Mme Proulx s’est également basée, pour poser son diagnostic, sur une rencontre qu’elle a eu avec le père et la mère de l’accusé, la conjointe du père ainsi qu’avec un intervenant du Pavillon du Parc.

McGowan souffrirait donc d’un trouble envahissant du développement, un trouble qui couvre essentiellement l’autisme. Il souffrirait également d’un retard intellectuel, léger au niveau verbal, mais modéré en ce qui a trait à tout ce qui est non-verbal.

Selon ce témoin-expert, une particularité typique de l’autisme serait la difficulté à exprimer des émotions, et il serait très difficile pour le monde extérieur de décoder l’expression faciale du visage des gens qui en souffrent. Il s’agit en quelque sorte d’un «analphabète émotionnel», a-t-elle résumé, expliquant que les autismes ont de la difficulté à interagir socialement et qu’ils se créent généralement un monde solitaire.
Un témoin-expert en recherche de cause d’incendie
La qualité de témoin expert d’Alain Harvey, appelé à la barre des témoins par la Défense, a été remise en doute par le procureur de la Couronne.
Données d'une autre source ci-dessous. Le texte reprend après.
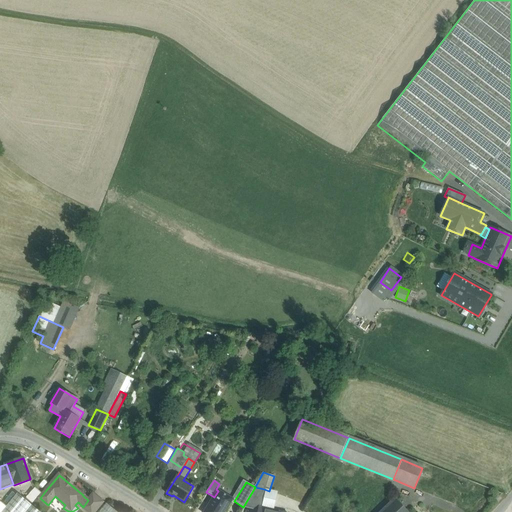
[(264,489),(255,487),(243,507),(258,511),(259,507),(264,489)]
Le juge Marc David a toutefois qualifié le témoin d’expert, mais la Cour n’a pas eu le temps aujourd’hui d’entendre le témoignage de M. Harvey, qui se veut un expert en recherche de causes d’incendie.

Le premier témoignage de la journée a été celui de Gaétan Courchesne, un policier, qui a présenté au jury quelques clichés pris sur la scène de l’incendie au matin du 6 juillet 2005.